[Start of section]

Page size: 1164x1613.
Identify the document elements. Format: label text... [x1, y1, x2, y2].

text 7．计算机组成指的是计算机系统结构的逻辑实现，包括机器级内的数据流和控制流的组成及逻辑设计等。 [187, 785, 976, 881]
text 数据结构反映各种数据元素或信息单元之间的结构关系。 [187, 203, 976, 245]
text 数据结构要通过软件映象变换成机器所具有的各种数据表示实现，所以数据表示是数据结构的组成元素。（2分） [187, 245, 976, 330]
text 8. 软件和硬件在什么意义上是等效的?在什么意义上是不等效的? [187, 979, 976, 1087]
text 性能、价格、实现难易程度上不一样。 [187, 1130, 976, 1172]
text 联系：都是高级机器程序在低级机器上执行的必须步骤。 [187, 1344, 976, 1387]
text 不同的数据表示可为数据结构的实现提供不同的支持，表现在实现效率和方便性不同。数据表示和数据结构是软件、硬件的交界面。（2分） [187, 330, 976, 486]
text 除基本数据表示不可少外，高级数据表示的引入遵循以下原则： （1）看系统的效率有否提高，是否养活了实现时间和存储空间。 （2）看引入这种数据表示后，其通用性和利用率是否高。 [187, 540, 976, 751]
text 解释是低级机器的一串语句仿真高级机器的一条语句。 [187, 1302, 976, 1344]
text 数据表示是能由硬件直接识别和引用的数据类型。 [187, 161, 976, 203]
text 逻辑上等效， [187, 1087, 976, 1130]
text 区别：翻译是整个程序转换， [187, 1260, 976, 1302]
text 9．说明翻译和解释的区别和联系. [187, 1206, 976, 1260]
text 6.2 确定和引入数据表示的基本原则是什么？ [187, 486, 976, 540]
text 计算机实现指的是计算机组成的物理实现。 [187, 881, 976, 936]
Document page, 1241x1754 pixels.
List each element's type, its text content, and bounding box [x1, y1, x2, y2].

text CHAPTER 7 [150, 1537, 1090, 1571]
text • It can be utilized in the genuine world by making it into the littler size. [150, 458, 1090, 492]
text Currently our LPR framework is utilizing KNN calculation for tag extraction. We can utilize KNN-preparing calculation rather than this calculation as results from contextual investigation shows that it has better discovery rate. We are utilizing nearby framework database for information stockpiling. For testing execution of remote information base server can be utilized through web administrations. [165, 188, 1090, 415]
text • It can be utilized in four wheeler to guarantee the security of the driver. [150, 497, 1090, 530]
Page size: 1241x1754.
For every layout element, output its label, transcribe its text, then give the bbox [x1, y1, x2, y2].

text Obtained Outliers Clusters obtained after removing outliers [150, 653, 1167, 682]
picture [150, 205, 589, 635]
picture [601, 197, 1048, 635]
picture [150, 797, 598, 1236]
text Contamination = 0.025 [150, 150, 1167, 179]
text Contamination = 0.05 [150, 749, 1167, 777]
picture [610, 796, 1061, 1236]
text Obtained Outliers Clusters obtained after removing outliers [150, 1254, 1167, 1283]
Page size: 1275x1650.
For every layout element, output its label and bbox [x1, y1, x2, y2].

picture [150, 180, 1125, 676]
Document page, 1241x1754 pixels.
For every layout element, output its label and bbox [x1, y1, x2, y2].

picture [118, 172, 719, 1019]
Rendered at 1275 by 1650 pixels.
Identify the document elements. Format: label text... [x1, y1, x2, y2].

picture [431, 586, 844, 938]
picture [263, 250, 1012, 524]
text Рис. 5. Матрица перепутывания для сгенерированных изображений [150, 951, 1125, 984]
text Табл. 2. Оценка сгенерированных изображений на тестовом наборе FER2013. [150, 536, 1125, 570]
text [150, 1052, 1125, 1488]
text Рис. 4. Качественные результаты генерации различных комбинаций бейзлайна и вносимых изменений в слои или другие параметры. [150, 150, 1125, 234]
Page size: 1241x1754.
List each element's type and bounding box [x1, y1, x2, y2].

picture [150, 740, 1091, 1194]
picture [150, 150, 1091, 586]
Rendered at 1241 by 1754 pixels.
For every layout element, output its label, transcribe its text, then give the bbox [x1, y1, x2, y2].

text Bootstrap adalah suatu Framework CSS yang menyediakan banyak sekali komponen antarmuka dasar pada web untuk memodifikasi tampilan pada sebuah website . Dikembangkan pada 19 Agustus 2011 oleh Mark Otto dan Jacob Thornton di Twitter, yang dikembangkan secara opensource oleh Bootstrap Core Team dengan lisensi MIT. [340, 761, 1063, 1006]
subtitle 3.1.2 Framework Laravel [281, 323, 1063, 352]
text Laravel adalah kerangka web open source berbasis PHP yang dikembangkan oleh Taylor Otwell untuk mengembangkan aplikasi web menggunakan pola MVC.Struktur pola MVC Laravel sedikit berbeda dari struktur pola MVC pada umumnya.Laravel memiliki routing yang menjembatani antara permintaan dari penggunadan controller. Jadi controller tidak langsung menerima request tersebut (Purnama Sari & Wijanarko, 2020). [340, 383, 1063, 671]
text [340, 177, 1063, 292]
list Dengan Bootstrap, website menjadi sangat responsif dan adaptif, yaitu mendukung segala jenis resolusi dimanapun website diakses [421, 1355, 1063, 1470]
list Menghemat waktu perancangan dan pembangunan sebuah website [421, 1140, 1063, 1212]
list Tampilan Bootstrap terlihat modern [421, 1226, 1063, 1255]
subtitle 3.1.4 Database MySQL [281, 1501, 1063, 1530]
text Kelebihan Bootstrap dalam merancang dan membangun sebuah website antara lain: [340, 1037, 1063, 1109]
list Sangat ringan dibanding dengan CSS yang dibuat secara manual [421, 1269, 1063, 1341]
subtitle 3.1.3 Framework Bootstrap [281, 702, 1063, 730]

[End of section]

- **WHAT IS NEEDED**:
Look back at the records above. Repeat all of them exactly.

- **SOLUTION TO THE EXERCISE**:
Page size: 1164x1613.
Identify the document elements. Format: label text... [x1, y1, x2, y2].

text 7．计算机组成指的是计算机系统结构的逻辑实现，包括机器级内的数据流和控制流的组成及逻辑设计等。 [187, 785, 976, 881]
text 数据结构反映各种数据元素或信息单元之间的结构关系。 [187, 203, 976, 245]
text 数据结构要通过软件映象变换成机器所具有的各种数据表示实现，所以数据表示是数据结构的组成元素。（2分） [187, 245, 976, 330]
text 8. 软件和硬件在什么意义上是等效的?在什么意义上是不等效的? [187, 979, 976, 1087]
text 性能、价格、实现难易程度上不一样。 [187, 1130, 976, 1172]
text 联系：都是高级机器程序在低级机器上执行的必须步骤。 [187, 1344, 976, 1387]
text 不同的数据表示可为数据结构的实现提供不同的支持，表现在实现效率和方便性不同。数据表示和数据结构是软件、硬件的交界面。（2分） [187, 330, 976, 486]
text 除基本数据表示不可少外，高级数据表示的引入遵循以下原则： （1）看系统的效率有否提高，是否养活了实现时间和存储空间。 （2）看引入这种数据表示后，其通用性和利用率是否高。 [187, 540, 976, 751]
text 解释是低级机器的一串语句仿真高级机器的一条语句。 [187, 1302, 976, 1344]
text 数据表示是能由硬件直接识别和引用的数据类型。 [187, 161, 976, 203]
text 逻辑上等效， [187, 1087, 976, 1130]
text 区别：翻译是整个程序转换， [187, 1260, 976, 1302]
text 9．说明翻译和解释的区别和联系. [187, 1206, 976, 1260]
text 6.2 确定和引入数据表示的基本原则是什么？ [187, 486, 976, 540]
text 计算机实现指的是计算机组成的物理实现。 [187, 881, 976, 936]
Document page, 1241x1754 pixels.
List each element's type, its text content, and bounding box [x1, y1, x2, y2].

text CHAPTER 7 [150, 1537, 1090, 1571]
text • It can be utilized in the genuine world by making it into the littler size. [150, 458, 1090, 492]
text Currently our LPR framework is utilizing KNN calculation for tag extraction. We can utilize KNN-preparing calculation rather than this calculation as results from contextual investigation shows that it has better discovery rate. We are utilizing nearby framework database for information stockpiling. For testing execution of remote information base server can be utilized through web administrations. [165, 188, 1090, 415]
text • It can be utilized in four wheeler to guarantee the security of the driver. [150, 497, 1090, 530]
Page size: 1241x1754.
For every layout element, output its label, transcribe its text, then give the bbox [x1, y1, x2, y2].

text Obtained Outliers Clusters obtained after removing outliers [150, 653, 1167, 682]
picture [150, 205, 589, 635]
picture [601, 197, 1048, 635]
picture [150, 797, 598, 1236]
text Contamination = 0.025 [150, 150, 1167, 179]
text Contamination = 0.05 [150, 749, 1167, 777]
picture [610, 796, 1061, 1236]
text Obtained Outliers Clusters obtained after removing outliers [150, 1254, 1167, 1283]
Page size: 1275x1650.
For every layout element, output its label and bbox [x1, y1, x2, y2].

picture [150, 180, 1125, 676]
Document page, 1241x1754 pixels.
For every layout element, output its label and bbox [x1, y1, x2, y2].

picture [118, 172, 719, 1019]
Rendered at 1275 by 1650 pixels.
Identify the document elements. Format: label text... [x1, y1, x2, y2].

picture [431, 586, 844, 938]
picture [263, 250, 1012, 524]
text Рис. 5. Матрица перепутывания для сгенерированных изображений [150, 951, 1125, 984]
text Табл. 2. Оценка сгенерированных изображений на тестовом наборе FER2013. [150, 536, 1125, 570]
text [150, 1052, 1125, 1488]
text Рис. 4. Качественные результаты генерации различных комбинаций бейзлайна и вносимых изменений в слои или другие параметры. [150, 150, 1125, 234]
Page size: 1241x1754.
List each element's type and bounding box [x1, y1, x2, y2].

picture [150, 740, 1091, 1194]
picture [150, 150, 1091, 586]
Rendered at 1241 by 1754 pixels.
For every layout element, output its label, transcribe its text, then give the bbox [x1, y1, x2, y2].

text Bootstrap adalah suatu Framework CSS yang menyediakan banyak sekali komponen antarmuka dasar pada web untuk memodifikasi tampilan pada sebuah website . Dikembangkan pada 19 Agustus 2011 oleh Mark Otto dan Jacob Thornton di Twitter, yang dikembangkan secara opensource oleh Bootstrap Core Team dengan lisensi MIT. [340, 761, 1063, 1006]
subtitle 3.1.2 Framework Laravel [281, 323, 1063, 352]
text Laravel adalah kerangka web open source berbasis PHP yang dikembangkan oleh Taylor Otwell untuk mengembangkan aplikasi web menggunakan pola MVC.Struktur pola MVC Laravel sedikit berbeda dari struktur pola MVC pada umumnya.Laravel memiliki routing yang menjembatani antara permintaan dari penggunadan controller. Jadi controller tidak langsung menerima request tersebut (Purnama Sari & Wijanarko, 2020). [340, 383, 1063, 671]
text [340, 177, 1063, 292]
list Dengan Bootstrap, website menjadi sangat responsif dan adaptif, yaitu mendukung segala jenis resolusi dimanapun website diakses [421, 1355, 1063, 1470]
list Menghemat waktu perancangan dan pembangunan sebuah website [421, 1140, 1063, 1212]
list Tampilan Bootstrap terlihat modern [421, 1226, 1063, 1255]
subtitle 3.1.4 Database MySQL [281, 1501, 1063, 1530]
text Kelebihan Bootstrap dalam merancang dan membangun sebuah website antara lain: [340, 1037, 1063, 1109]
list Sangat ringan dibanding dengan CSS yang dibuat secara manual [421, 1269, 1063, 1341]
subtitle 3.1.3 Framework Bootstrap [281, 702, 1063, 730]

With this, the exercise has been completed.